What is the positive regulator molecule of the lac operon?

A

The cAMP-CAP complex.

26
Q

Relationship between glucose and cAMP levels in E. Coli?

A

Inversely proportional. cAMP is synthesized from ATP in a reaction catalyzed by adenylate cyclase which is negatively impacted by glucose.

27
Q

What are the two methods of regulation of the tryptophan operon?

A
  • Repression - when tryptophan is abundant, it binds to the repressor and activates it, allowing it to bind to the operator section of the promoter region and blocking transcription.
  • Attenuation - the process to terminate transcription to form a short mRNA.
28
Q

What does the attenuator do in regards to regulation?

A
  • Region of RNA sequence that forms secondary structures (hairpin loops in the RNA) that govern the level of transcription of attenuated operons.
  • Part of the leader RNA
29
Q

How many regions are there in the leader mRNA of tryptophan?

A

Four regions, with complimentary sequences which allow the formation of secondary structures.

30
Q

Attenuator pairings of tryptophan RNA leader region.

A

Pairing of:

  • Regions 1 and 2 – Transcription pause signal (ribosome loaded and translation follows).
  • Regions 2 and 3 – Anti termination signal (allows transcription to continue).
  • Regions 3 and 4 – Termination signal (stops further transcription).
31
Q

What happens when there is an abundance of trp and trp-tRNA in the cell?
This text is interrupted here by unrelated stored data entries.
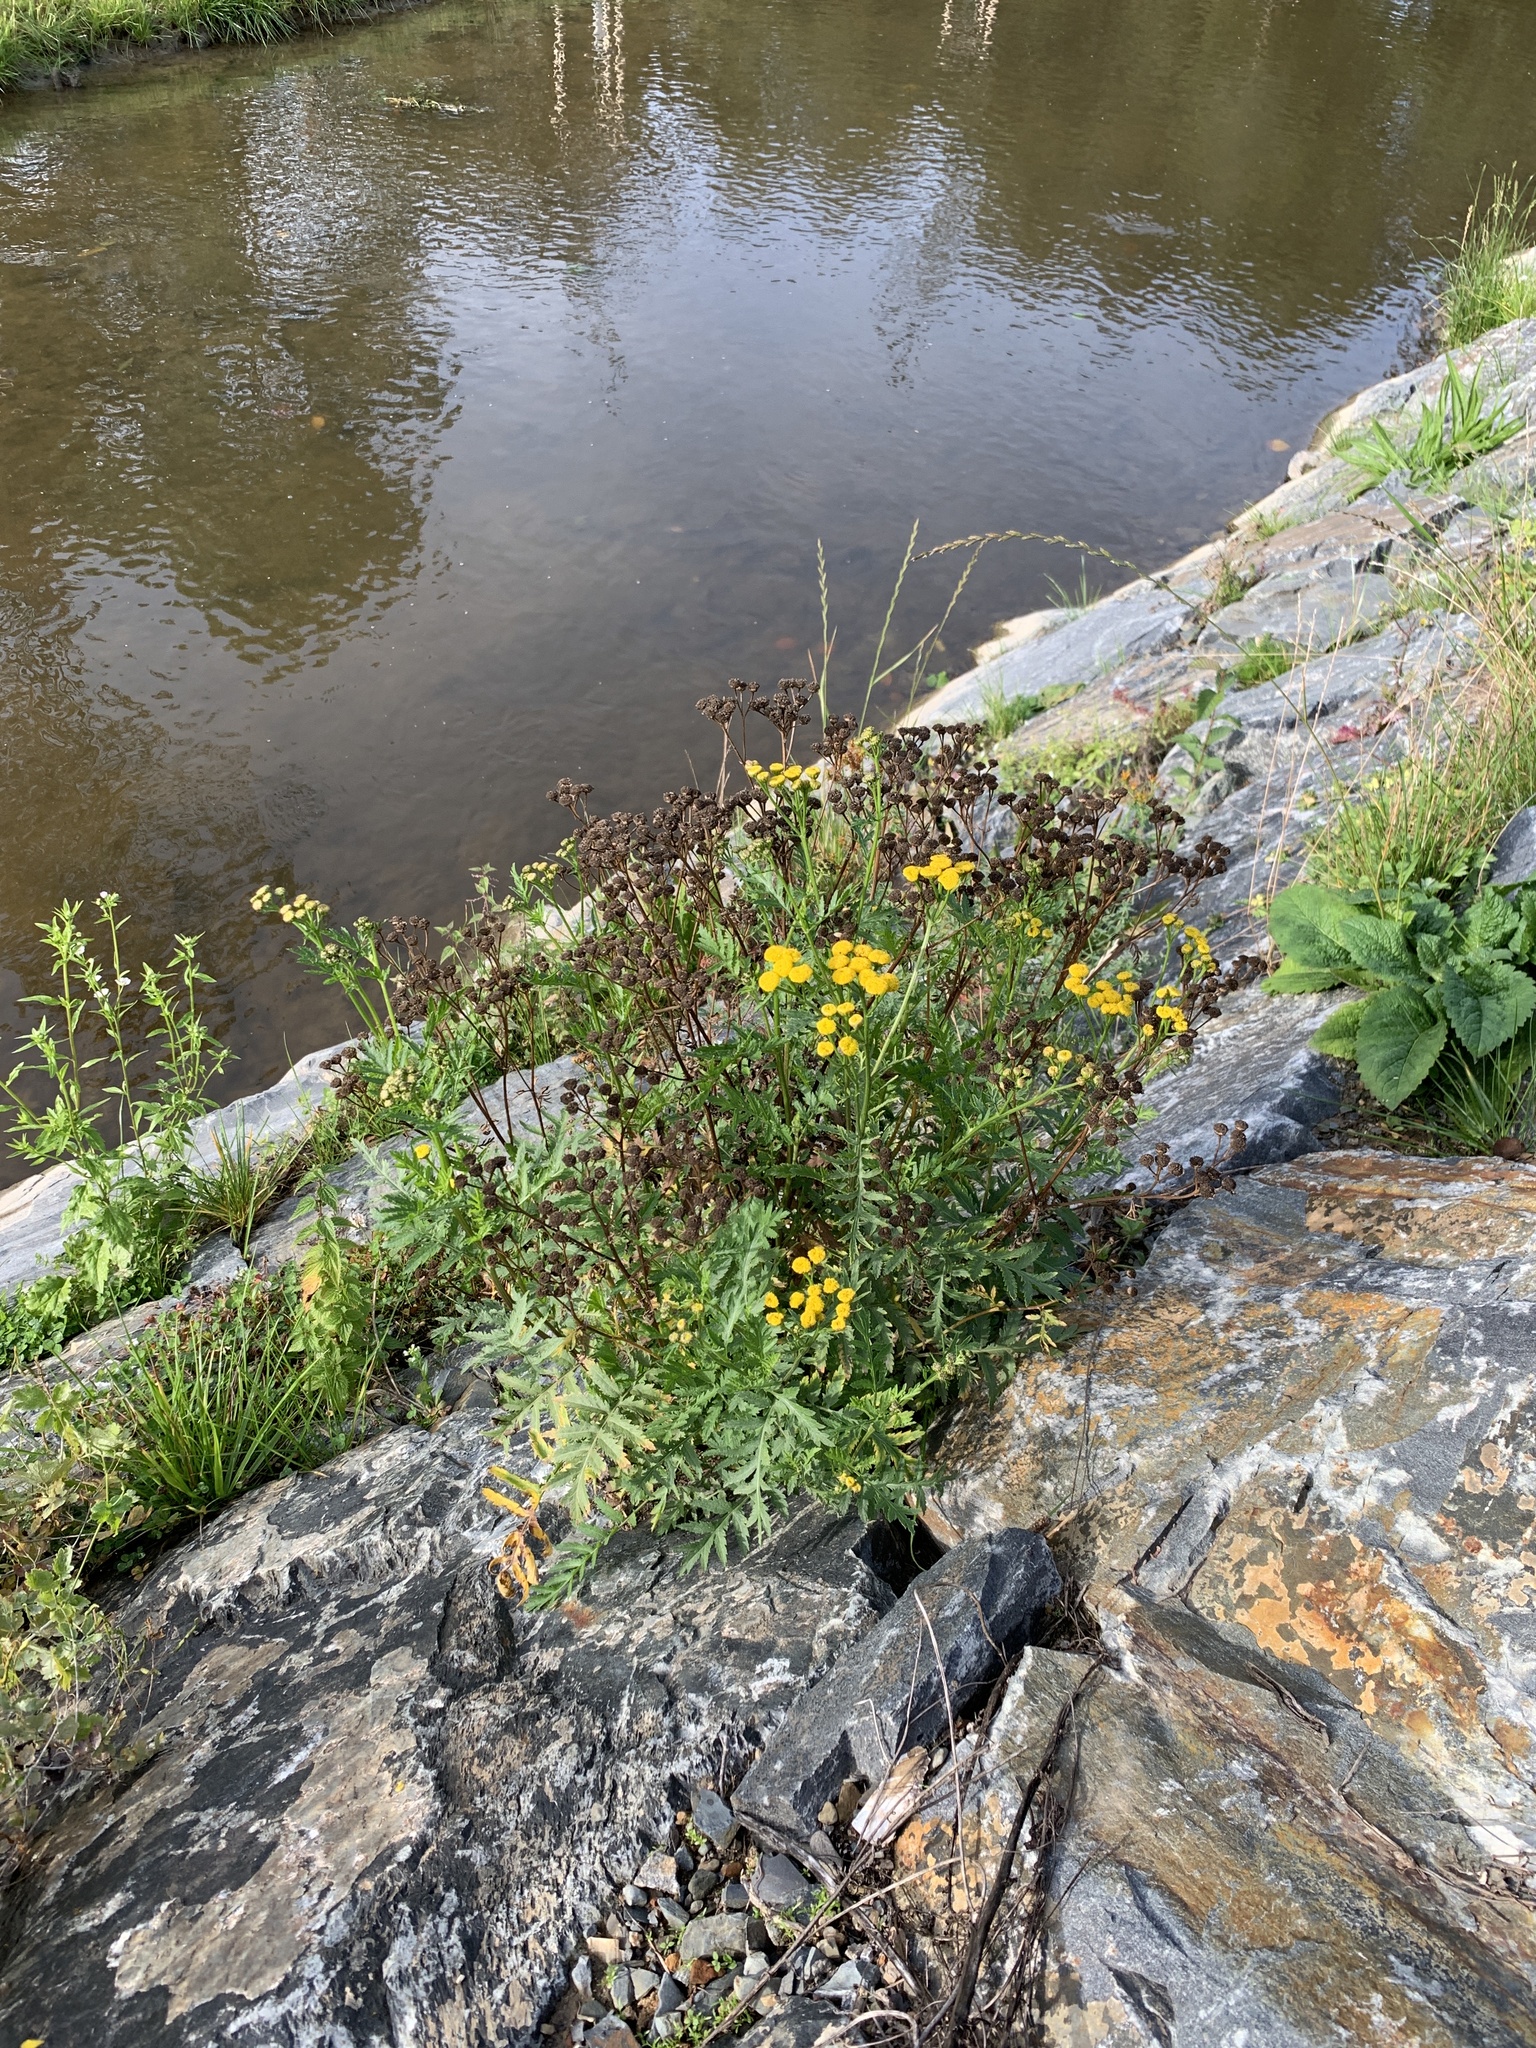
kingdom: Plantae
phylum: Tracheophyta
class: Magnoliopsida
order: Asterales
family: Asteraceae
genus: Tanacetum
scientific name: Tanacetum vulgare
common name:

What if it is lacking?

A
  • When there is an abundance, the ribosome reaches the double trp codons, adds the two trp-tRNA, and continues to zoom along to the end of region 2, which prevents region 2 from pairing with region 3. Instead, region 3 pairs with region 4, signalling termination, and the 5 trp genes that code for the enzymes that make more trp, do not get transcribed. This results in a ‘short’ transcript.
  • If Trp is starved, ribosome stalls at the tandem Trp codons because Trp-tRNA is in short supply. Region 2 has chance to pair with 3, so the antiterminator formed. This prevents formation of the terminator (region 3 pairing with region 4). Transcription continues to trpEDCBA genes, i.e. a ‘long’ transcript.